Exercise:
Could you count how many lines of the data include "light" and answer with the number only?

Input data:
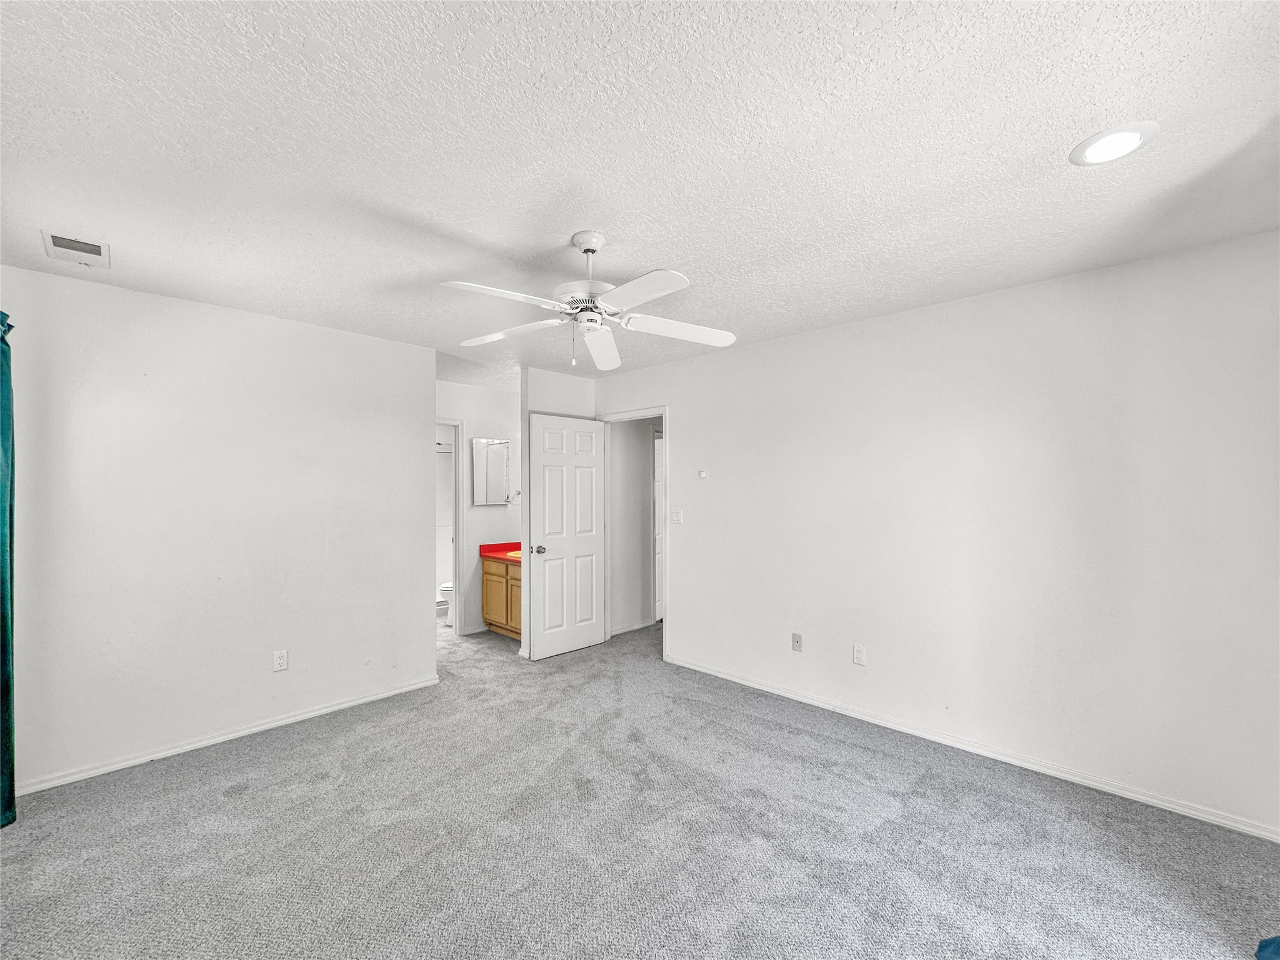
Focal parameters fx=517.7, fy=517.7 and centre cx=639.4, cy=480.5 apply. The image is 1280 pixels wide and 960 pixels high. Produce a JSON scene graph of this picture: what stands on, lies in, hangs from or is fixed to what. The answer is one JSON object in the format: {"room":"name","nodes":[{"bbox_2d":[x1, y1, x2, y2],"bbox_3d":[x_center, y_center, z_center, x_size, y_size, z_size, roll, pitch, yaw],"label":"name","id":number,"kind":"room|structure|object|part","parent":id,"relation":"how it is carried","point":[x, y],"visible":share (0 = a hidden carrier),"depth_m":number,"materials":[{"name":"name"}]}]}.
{"room":"bedroom","nodes":[
{"label":"bedroom","id":0,"kind":"room"},
{"bbox_2d":[0,264,435,793],"bbox_3d":[-2.339,0.250,3.029,0.121,2.444,2.340,-1,-1,44],"label":"left wall","id":1,"kind":"structure","parent":0,"point":[417,425],"depth_m":2.84,"materials":[{"name":"white paint"}]},
{"bbox_2d":[0,308,17,828],"bbox_3d":[-2.674,0.332,2.115,0.522,2.192,0.148,-1,-1,44],"label":"curtain","id":2,"kind":"object","parent":1,"relation":"attached to","point":[4,652],"visible":0.99,"depth_m":2.18,"materials":[{"name":"teal fabric"}]},
{"bbox_2d":[12,674,441,795],"bbox_3d":[-2.287,1.431,2.973,0.014,0.069,2.287,-1,-1,44],"label":"left baseboard","id":3,"kind":"structure","parent":1,"relation":"attached to","point":[324,711],"depth_m":2.84,"materials":[{"name":"white paint"}]},
{"bbox_2d":[272,649,288,671],"bbox_3d":[-2.149,1.075,3.095,0.008,0.115,0.071,-1,-1,44],"label":"wall outlet","id":4,"kind":"object","parent":1,"relation":"attached to","point":[279,662],"visible":0.98,"depth_m":3.09,"materials":[{"name":"white plastic"}]},
{"bbox_2d":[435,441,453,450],"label":"shower rod","id":5,"kind":"object","parent":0,"point":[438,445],"visible":0.28,"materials":[{"name":"metal"}]},
{"bbox_2d":[437,378,522,633],"bbox_3d":[-1.795,0.280,5.038,0.121,2.448,1.874,-1,-1,44],"label":"bathroom wall","id":6,"kind":"structure","parent":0,"point":[497,512],"depth_m":5.19,"materials":[{"name":"white paint"}]},
{"bbox_2d":[435,419,463,635],"bbox_3d":[-2.057,0.482,4.826,0.151,2.056,0.838,-1,-1,44],"label":"bathroom door frame","id":7,"kind":"structure","parent":6,"relation":"attached to","point":[457,509],"depth_m":5.06,"materials":[{"name":"white paint"}]},
{"bbox_2d":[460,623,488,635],"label":"baseboard","id":8,"kind":"structure","parent":6,"relation":"attached to","point":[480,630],"depth_m":5.11,"materials":[{"name":"white paint"}]},
{"bbox_2d":[471,437,511,505],"bbox_3d":[-1.503,-0.092,5.239,0.045,0.664,0.421,-1,-1,44],"label":"medicine cabinet","id":9,"kind":"object","parent":6,"relation":"attached to","point":[497,474],"visible":0.99,"depth_m":5.21,"materials":[{"name":"white mirror"}]},
{"bbox_2d":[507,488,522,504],"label":"towel ring","id":10,"kind":"object","parent":6,"relation":"attached to","point":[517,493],"visible":0.74,"depth_m":5.35,"materials":[{"name":"silver metal"}]},
{"bbox_2d":[516,365,596,656],"bbox_3d":[-0.715,0.278,4.642,0.127,2.450,0.795,-1,-1,44],"label":"closet wall","id":11,"kind":"structure","parent":0,"point":[570,404],"depth_m":4.42,"materials":[{"name":"white paint"}]},
{"bbox_2d":[608,416,657,636],"bbox_3d":[0.031,0.290,5.439,0.128,2.424,1.385,-1,-1,44],"label":"hallway wall","id":12,"kind":"structure","parent":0,"point":[640,472],"depth_m":5.25,"materials":[{"name":"white paint"}]},
{"bbox_2d":[610,618,654,636],"bbox_3d":[-0.124,1.463,5.151,0.020,0.070,1.008,-1,-1,44],"label":"baseboard","id":13,"kind":"structure","parent":12,"relation":"attached to","point":[613,633],"depth_m":5.18,"materials":[{"name":"white paint"}]},
{"bbox_2d":[652,430,663,623],"bbox_3d":[0.332,0.509,5.838,0.117,1.985,0.768,0,-1,28],"label":"hallway door","id":14,"kind":"structure","parent":12,"relation":"in","point":[658,487],"depth_m":5.57,"materials":[{"name":"white paint"}]},
{"bbox_2d":[0,610,1279,959],"bbox_3d":[-0.689,1.491,3.157,7.537,0.099,5.117,-1,-1,44],"label":"carpet floor","id":15,"kind":"structure","parent":0,"point":[234,807],"depth_m":2.06,"materials":[{"name":"grey carpet"}]},
{"bbox_2d":[437,580,453,623],"bbox_3d":[-1.886,1.146,5.726,0.441,0.738,0.725,-1,-1,44],"label":"toilet","id":16,"kind":"object","parent":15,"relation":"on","point":[444,587],"visible":0.18,"depth_m":5.49,"materials":[{"name":"white ceramic"}]},
{"bbox_2d":[480,556,522,639],"bbox_3d":[-1.089,1.072,5.033,0.996,0.864,0.558,-1,-1,44],"label":"vanity cabinet","id":17,"kind":"object","parent":15,"relation":"on","point":[486,579],"visible":0.38,"depth_m":4.97,"materials":[{"name":"brown wood"}]},
{"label":"cabinet door","id":18,"kind":"part","parent":17,"relation":"part of","materials":[{"name":"brown wood"}]},
{"bbox_2d":[479,541,523,560],"bbox_3d":[-1.103,0.701,5.160,0.945,0.126,0.598,-1,-1,44],"label":"red countertop","id":19,"kind":"structure","parent":17,"relation":"on","point":[499,544],"depth_m":5.24,"materials":[{"name":"red laminate"}]},
{"bbox_2d":[503,549,521,559],"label":"sink","id":20,"kind":"object","parent":19,"relation":"in","point":[512,555],"visible":0.17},
{"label":"cabinet door","id":21,"kind":"part","parent":17,"relation":"part of","materials":[{"name":"brown wood"}]},
{"bbox_2d":[1255,935,1279,959],"bbox_3d":[1.978,0.517,1.338,0.489,1.764,0.564,-1,-1,44],"label":"blue cloth","id":22,"kind":"object","parent":15,"relation":"on","point":[1260,953],"visible":0.99,"depth_m":1.53,"materials":[{"name":"blue fabric"}]},
{"bbox_2d":[0,0,1279,390],"bbox_3d":[-0.514,-1.038,3.353,7.242,0.107,5.345,-1,-1,44],"label":"ceiling","id":23,"kind":"structure","parent":0,"point":[565,221],"depth_m":1.58,"materials":[{"name":"white paint"}]},
{"bbox_2d":[40,229,109,266],"bbox_3d":[-2.411,-0.991,2.215,0.302,0.013,0.185,-1,-1,44],"label":"air vent","id":24,"kind":"object","parent":23,"relation":"attached to","point":[89,245],"visible":0.99,"depth_m":2.20,"materials":[{"name":"white metal"}]},
{"bbox_2d":[440,228,738,371],"bbox_3d":[-0.213,-0.750,2.143,1.173,0.523,1.164,0,-1,-1],"label":"ceiling fan","id":25,"kind":"object","parent":23,"relation":"hanging from","point":[592,340],"visible":0.99,"depth_m":2.10,"materials":[{"name":"white"}]},
{"bbox_3d":[-0.486,-0.649,1.870,0.296,0.039,0.440,-1,-1,45],"label":"blade","id":26,"kind":"part","parent":25,"relation":"part of","materials":[{"name":"white"}]},
{"bbox_3d":[-0.551,-0.631,2.219,0.468,0.042,0.293,0,-1,15],"label":"blade","id":27,"kind":"part","parent":25,"relation":"part of","materials":[{"name":"white"}]},
{"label":"motor housing","id":28,"kind":"part","parent":25,"relation":"part of","materials":[{"name":"white metal"}]},
{"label":"downrod","id":29,"kind":"part","parent":25,"relation":"part of","materials":[{"name":"metal"}]},
{"bbox_3d":[-0.174,-0.597,2.361,0.216,0.054,0.560,0,-1,-1],"label":"blade","id":30,"kind":"part","parent":25,"relation":"part of","materials":[{"name":"white"}]},
{"bbox_3d":[-0.021,-0.647,1.812,0.455,0.037,0.272,-1,-1,45],"label":"blade","id":31,"kind":"part","parent":25,"relation":"part of","materials":[{"name":"white"}]},
{"bbox_3d":[0.165,-0.630,2.176,0.504,0.044,0.262,0,-1,-1],"label":"blade","id":32,"kind":"part","parent":25,"relation":"part of","materials":[{"name":"white"}]},
{"bbox_2d":[1068,121,1157,166],"bbox_3d":[1.429,-1.015,1.568,0.204,0.012,0.204,-1,-1,44],"label":"recessed light","id":33,"kind":"object","parent":23,"relation":"in","point":[1132,138],"visible":0.99,"depth_m":1.55,"materials":[{"name":"white"}]},
{"bbox_2d":[595,228,1279,840],"bbox_3d":[1.237,0.236,3.412,4.704,2.450,0.124,-1,-1,44],"label":"right wall","id":34,"kind":"structure","parent":0,"point":[809,337],"depth_m":2.62,"materials":[{"name":"white paint"}]},
{"bbox_2d":[597,405,668,658],"bbox_3d":[-0.033,0.439,4.615,0.862,2.098,0.158,-1,-1,44],"label":"door frame","id":35,"kind":"structure","parent":34,"relation":"attached to","point":[664,415],"depth_m":4.53,"materials":[{"name":"white paint"}]},
{"bbox_2d":[526,412,607,659],"bbox_3d":[-0.610,0.467,4.516,0.173,2.021,0.751,-1,-1,44],"label":"white door","id":36,"kind":"structure","parent":35,"relation":"attached to","point":[549,563],"depth_m":4.47,"materials":[{"name":"white paint"}]},
{"bbox_3d":[-0.846,0.579,4.329,0.096,0.066,0.081,-1,-1,44],"label":"doorknob","id":37,"kind":"part","parent":36,"relation":"part of","materials":[{"name":"silver metal"}]},
{"bbox_2d":[671,508,683,523],"bbox_3d":[0.296,0.289,4.166,0.118,0.117,0.018,-1,-1,44],"label":"light switch","id":38,"kind":"object","parent":34,"relation":"attached to","point":[679,520],"visible":0.98,"depth_m":4.16,"materials":[{"name":"white plastic"}]},
{"bbox_2d":[696,468,707,478],"bbox_3d":[0.490,-0.051,4.061,0.077,0.068,0.029,-1,-1,44],"label":"thermostat","id":39,"kind":"object","parent":34,"relation":"attached to","point":[703,474],"visible":0.99,"depth_m":4.05,"materials":[{"name":"white plastic"}]},
{"bbox_2d":[791,632,802,651],"bbox_3d":[1.049,1.081,3.465,0.070,0.115,0.016,-1,-1,44],"label":"wall socket","id":40,"kind":"object","parent":34,"relation":"attached to","point":[796,638],"visible":0.98,"depth_m":3.46,"materials":[{"name":"plastic"}]},
{"bbox_2d":[852,644,866,665],"bbox_3d":[1.344,1.069,3.170,0.070,0.116,0.009,-1,-1,44],"label":"wall outlet","id":41,"kind":"object","parent":34,"relation":"attached to","point":[859,654],"visible":0.98,"depth_m":3.17,"materials":[{"name":"white plastic"}]},
{"bbox_2d":[661,653,1279,841],"bbox_3d":[1.460,1.421,3.079,3.567,0.072,0.014,-1,-1,44],"label":"baseboard","id":42,"kind":"structure","parent":34,"relation":"attached to","point":[1095,784],"depth_m":2.61,"materials":[{"name":"white paint"}]}
]}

Output for this exercise:
2